Она оглядела нас с Мариком надменным, хотя нет, высокомерным взглядом, как будто мы грязь из-под ногтей кого-то бомжа.
– Подружки ругаются? И с чего бы это? Не поделите клиента?
У Марка от возмущения аж пятна красные по лицу пошли.
– Ольга Николаевна, а не пошли бы вы… – он выразительно замолчал и кивнул головой на дверь.
– Марк, а вот за такие слова и работы можно лишиться…
– …на выход, Ольга Николаевна, – перебил администраторшу парень, – а вы о чем подумали, а?
– Марк, не вынуждай грубить тебе. Так вот, девочки, расклад такой. Твоя смена, Марика, еще не закончилась, – поворачиваясь к парню, проговорила администраторша. – Дмитрий сказал, что сегодня тебе придется подменить Ли́су, так что будь добра, переоденься и на выход, а ты… – она вскользь оглядела меня невидящим взглядом, – …можешь идти домой. Твоя смена закончилась.
– Но черт, это несправедливо… – заныл Марк.
– Несправедливость, мой мальчик, это часть нашей жизни. Все, прекращай вопить, девчонка, собралась и на выход, – грубо оборвала она парня и, громко хлопнув тонким дверным полотном, вышла вон.
– Сучка, она издевается?! Терпеть ее не могу, – в заключении к сказанному выше проговорил парень.
– И правда, стервозная сучка, у нее этого не отнять, – подтвердила я его слова.
– Ладно, Котя, миры? – Марк подошел ко мне с протянутым мизинцем. – Больше не ссоримся, океюшки?!

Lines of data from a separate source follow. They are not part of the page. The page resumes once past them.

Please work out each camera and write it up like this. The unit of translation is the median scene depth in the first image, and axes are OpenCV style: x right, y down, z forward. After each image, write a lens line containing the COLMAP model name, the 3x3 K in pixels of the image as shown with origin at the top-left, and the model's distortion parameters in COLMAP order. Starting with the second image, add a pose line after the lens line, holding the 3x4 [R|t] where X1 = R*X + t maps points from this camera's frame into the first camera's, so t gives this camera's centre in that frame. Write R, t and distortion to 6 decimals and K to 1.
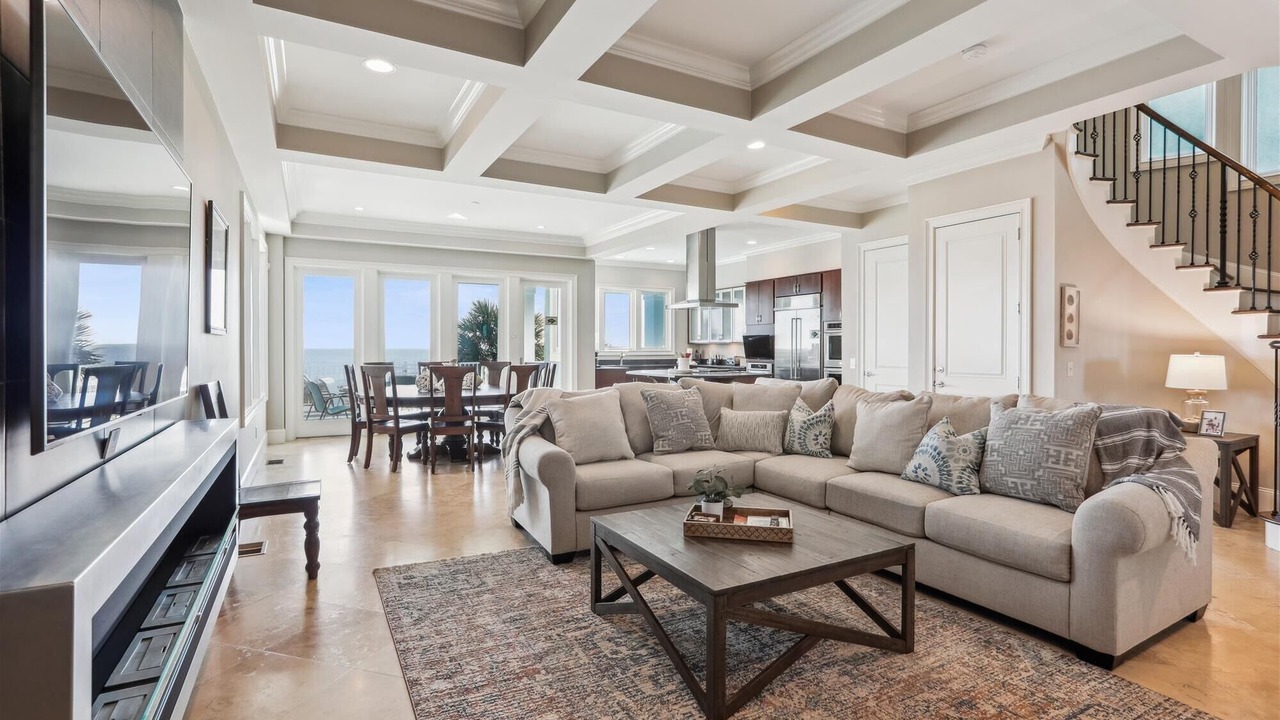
lens RADIAL K [[605.5, 0, 639.7], [0, 605.5, 354.1], [0, 0, 1]] dist [-0.033301, 0.014796]
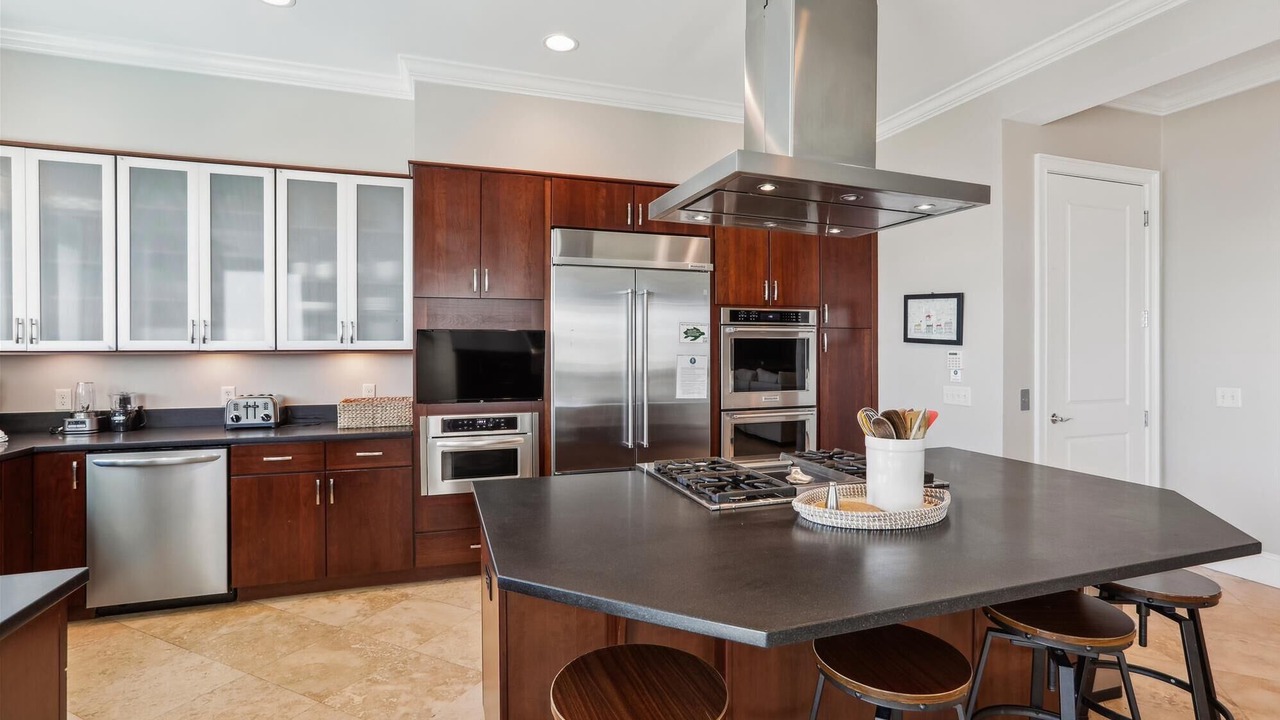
lens RADIAL K [[605.5, 0, 640.4], [0, 605.5, 351.5], [0, 0, 1]] dist [-0.033301, 0.014796]
pose [[0.169897, -0.003125, 0.985457, -0.112124], [0.011444, 0.999934, 0.001198, -0.018366], [-0.985395, 0.011074, 0.169922, 0.829367]]
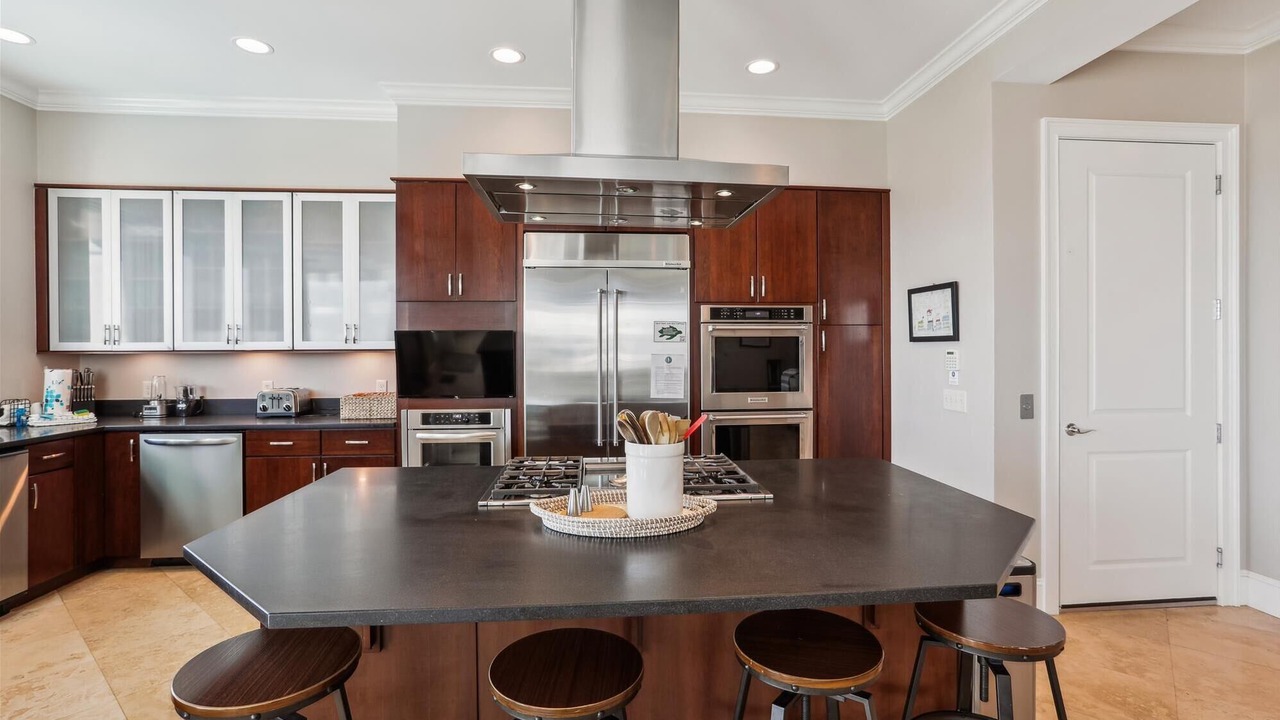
lens RADIAL K [[605.5, 0, 644.6], [0, 605.5, 351.7], [0, 0, 1]] dist [-0.033301, 0.014796]
pose [[0.399706, -0.005256, 0.916628, -0.082758], [0.012331, 0.999924, 0.000356, -0.017249], [-0.916561, 0.011161, 0.399740, 0.731270]]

– Океюшки, – протягиваю ему свой мизинец, и мы их скрещиваем в знак примирения.
– Все, крошка, до завтра! Если, конечно, останусь в живых после сегодняшней ночи.
– Давай-давай, как проснешься, набери мне.

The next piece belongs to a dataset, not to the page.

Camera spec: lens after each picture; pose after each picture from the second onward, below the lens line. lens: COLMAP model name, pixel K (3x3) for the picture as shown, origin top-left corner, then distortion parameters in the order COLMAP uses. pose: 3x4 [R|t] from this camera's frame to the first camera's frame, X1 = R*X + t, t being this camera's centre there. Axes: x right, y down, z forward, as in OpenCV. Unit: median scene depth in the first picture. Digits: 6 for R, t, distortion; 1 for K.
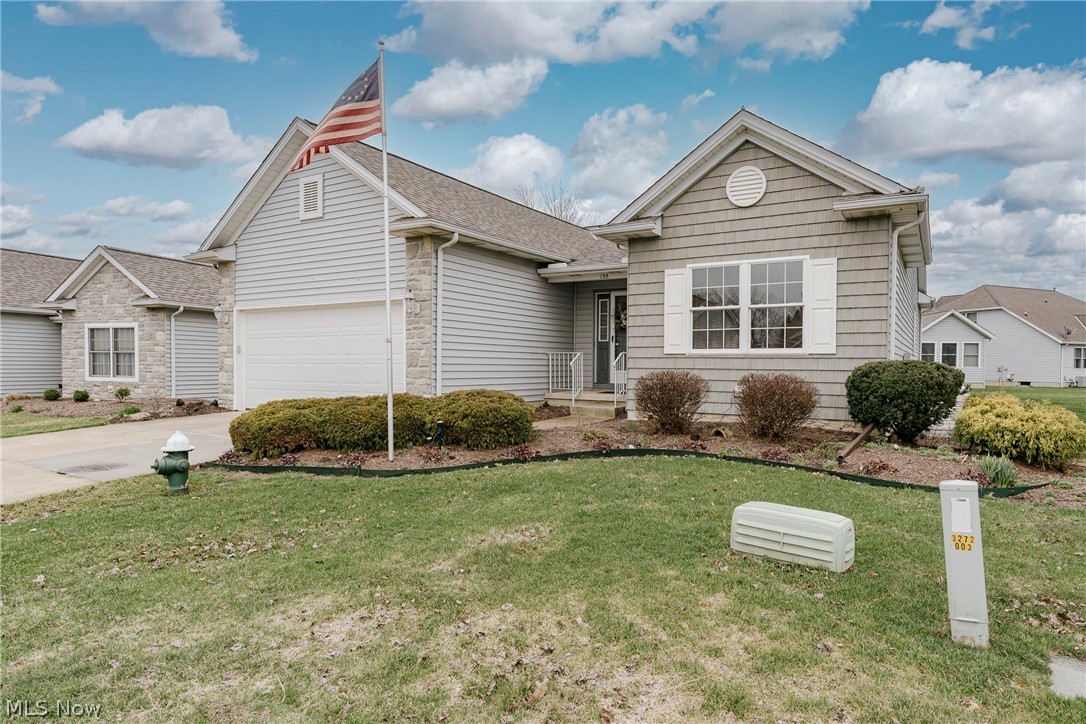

Парень выпорхнул из гримерки, оставив после себя неопределенное послевкусие. Что сейчас все это значило? Странно все получается. Ольга раньше к нам в гримерку не заходила. Если от нас что-то требовалось, то с кем-нибудь передавала распоряжение, отчего же сегодня решила прийти?
Глядя в зеркало, я повертела головой, проверяя, весь ли грим с лица снялся. Глаза и губы трогать не стала. Пусть мать видит, что я гульбанила всю ночь. Я никогда не смывала до конца макияж, всегда оставляя накрашенными глаза и губы. Специально, чтобы мать нервничала. Да и позлить ее тем, что веду фривольный образ жизни.